(READING TEXT):

__________________________________________________

High-fat diet-induced adipose tissue-resident macrophages, T cells, and dendritic cells modulate chronic inflammation and adipogenesis during obesity.

BACKGROUND: Obesity is one of the major healthcare challenges and socio-economic liabilities worldwide and is rapidly reaching pandemic proportions. Characterized by low-grade chronic inflammation in adipose tissue (AT), the development of obesity is influenced by genetic, neurologic, and metabolic factors, immune activation, and behavioral activities. During obesity, AT macrophages play a central role in inflammation, lipid metabolism, and mitochondrial function in adipocytes. In this study, we investigated how AT resident macrophages, T cells, and dendritic cells (DCs) communicate to coordinate and regulate AT inflammation during obesity. METHODS: We performed contact mode ex-vivo co-culture of different combinations of AT resident immune cells from mice fed with high-fat diet (HFD) and normal diet (ND) and also 3T3-L1 adipocytes with macrophages, T cells, and DCs isolated from AT of mice fed HFD. We analyzed the expression of adiposity-associated genes, inflammatory markers, and levels of cytokines and chemokine in conditioned culture medium. We also analyzed adipogenesis and performed Oil Red O staining of co-cultured adipocytes to visualize lipid accumulation under these conditions. RESULTS: We found that macrophages from AT derived from HFD-fed mice fueled adipogenesis and inflammation in 3T3-L1 adipocytes and stromal vascular fraction cells derived from ND AT. Macrophages from HFD AT also promoted the expression in ND-derived T cells of chemokines including CCL5 and CXCL10 and inflammatory cytokines including TNF-α, IL-1β, IFN-γ, and IL-17A. Interestingly, T cells from HFD AT also induced expression of inflammatory genes in ND macrophages and lipid accumulation and expression of inflammatory proteins like CXCL2, CCL3, and CCL4 in 3T3-L1 adipocytes. DCs also stimulated adipocyte differentiation, and expression of chemokines and inflammatory cytokines like CCL5, MCP-3, and TNF-α in 3T3-L1 adipocytes. CONCLUSIONS: Our findings suggest that during obesity, macrophages work together in a coordinated fashion to modulate the activities of T cells, stimulating adipocyte differentiation, and thereby sustaining chronic inflammation. Thus, macrophages in AT might serve as druggable targets in combatting obesity.

__________________________________________________

(EXCERPTED DATA):
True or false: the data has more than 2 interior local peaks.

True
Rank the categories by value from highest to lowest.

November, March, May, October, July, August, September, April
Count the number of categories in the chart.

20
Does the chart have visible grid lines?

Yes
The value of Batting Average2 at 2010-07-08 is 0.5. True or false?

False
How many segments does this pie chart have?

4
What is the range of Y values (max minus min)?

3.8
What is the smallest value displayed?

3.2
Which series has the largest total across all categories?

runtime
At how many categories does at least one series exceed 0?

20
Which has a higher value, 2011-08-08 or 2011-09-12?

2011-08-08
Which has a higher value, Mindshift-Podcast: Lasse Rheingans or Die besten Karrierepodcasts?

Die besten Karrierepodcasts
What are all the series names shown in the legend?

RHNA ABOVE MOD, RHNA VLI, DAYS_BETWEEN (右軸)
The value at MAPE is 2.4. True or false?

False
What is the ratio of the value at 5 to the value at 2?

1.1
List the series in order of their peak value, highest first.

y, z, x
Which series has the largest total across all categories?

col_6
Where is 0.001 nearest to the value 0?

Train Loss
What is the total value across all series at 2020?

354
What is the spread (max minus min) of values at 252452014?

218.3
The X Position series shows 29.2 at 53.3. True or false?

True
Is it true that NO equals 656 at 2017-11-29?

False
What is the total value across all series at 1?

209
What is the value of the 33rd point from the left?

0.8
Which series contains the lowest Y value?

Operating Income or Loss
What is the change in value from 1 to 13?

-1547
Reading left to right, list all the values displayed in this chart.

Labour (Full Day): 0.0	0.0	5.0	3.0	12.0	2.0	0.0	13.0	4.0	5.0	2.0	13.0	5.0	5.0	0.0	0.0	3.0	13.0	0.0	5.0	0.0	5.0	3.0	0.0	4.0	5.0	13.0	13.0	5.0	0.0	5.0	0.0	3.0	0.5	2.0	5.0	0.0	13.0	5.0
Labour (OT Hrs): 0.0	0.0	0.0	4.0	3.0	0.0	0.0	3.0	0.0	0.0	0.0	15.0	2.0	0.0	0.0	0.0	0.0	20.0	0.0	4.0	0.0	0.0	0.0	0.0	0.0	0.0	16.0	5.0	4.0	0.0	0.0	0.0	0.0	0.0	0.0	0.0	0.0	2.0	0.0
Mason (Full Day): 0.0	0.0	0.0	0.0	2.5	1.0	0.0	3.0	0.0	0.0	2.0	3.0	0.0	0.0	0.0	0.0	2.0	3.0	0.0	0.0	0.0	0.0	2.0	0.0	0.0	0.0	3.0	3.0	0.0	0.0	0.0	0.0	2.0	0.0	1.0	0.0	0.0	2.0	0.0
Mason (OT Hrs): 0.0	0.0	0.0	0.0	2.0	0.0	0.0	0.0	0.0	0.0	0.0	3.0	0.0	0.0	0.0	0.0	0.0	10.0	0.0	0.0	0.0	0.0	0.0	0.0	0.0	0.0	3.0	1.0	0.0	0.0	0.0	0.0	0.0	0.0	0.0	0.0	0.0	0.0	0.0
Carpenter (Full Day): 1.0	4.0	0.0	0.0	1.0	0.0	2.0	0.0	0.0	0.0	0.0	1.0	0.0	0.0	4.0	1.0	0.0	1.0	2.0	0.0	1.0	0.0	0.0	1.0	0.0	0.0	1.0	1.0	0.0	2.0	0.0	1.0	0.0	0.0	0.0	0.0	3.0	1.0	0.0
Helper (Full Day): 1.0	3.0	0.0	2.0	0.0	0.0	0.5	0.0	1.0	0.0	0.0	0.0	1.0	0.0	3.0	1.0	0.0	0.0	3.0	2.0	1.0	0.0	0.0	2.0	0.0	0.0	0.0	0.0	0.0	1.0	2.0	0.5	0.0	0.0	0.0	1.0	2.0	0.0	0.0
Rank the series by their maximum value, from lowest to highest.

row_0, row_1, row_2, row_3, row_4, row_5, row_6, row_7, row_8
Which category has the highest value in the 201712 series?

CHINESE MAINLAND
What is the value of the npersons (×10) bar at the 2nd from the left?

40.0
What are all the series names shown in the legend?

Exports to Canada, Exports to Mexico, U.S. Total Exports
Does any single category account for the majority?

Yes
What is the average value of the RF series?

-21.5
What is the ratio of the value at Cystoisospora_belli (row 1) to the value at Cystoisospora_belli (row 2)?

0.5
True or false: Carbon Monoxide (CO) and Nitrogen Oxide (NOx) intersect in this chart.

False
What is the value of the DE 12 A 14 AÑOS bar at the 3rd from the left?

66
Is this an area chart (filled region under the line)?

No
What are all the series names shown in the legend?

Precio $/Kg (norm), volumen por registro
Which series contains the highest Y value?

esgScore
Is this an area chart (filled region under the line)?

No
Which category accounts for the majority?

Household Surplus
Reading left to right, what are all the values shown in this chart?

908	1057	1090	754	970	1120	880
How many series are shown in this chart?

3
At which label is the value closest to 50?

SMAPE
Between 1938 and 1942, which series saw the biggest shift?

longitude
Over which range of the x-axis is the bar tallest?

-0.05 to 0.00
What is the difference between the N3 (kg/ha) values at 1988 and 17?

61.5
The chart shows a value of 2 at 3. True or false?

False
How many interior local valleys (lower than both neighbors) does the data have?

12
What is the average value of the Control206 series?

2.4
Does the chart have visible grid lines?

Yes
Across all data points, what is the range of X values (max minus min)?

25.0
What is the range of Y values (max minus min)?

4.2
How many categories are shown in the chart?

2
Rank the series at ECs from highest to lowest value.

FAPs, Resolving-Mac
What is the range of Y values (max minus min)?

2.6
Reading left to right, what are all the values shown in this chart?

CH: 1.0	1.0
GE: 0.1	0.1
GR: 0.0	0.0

__________________________________________________

(AIM OF THE EXERCISE): Using the abstract on fat-tissue immune cells in obesity, explain in one to three sentences why it says macrophages in adipose tissue might serve as druggable targets against obesity.

(EXERCISE RESPONSE): The findings suggest that during obesity, macrophages work together in a coordinated way to modulate the activities of T cells. This stimulates adipocyte differentiation and thereby sustains chronic inflammation, so the authors conclude that macrophages in adipose tissue might be druggable targets in fighting obesity.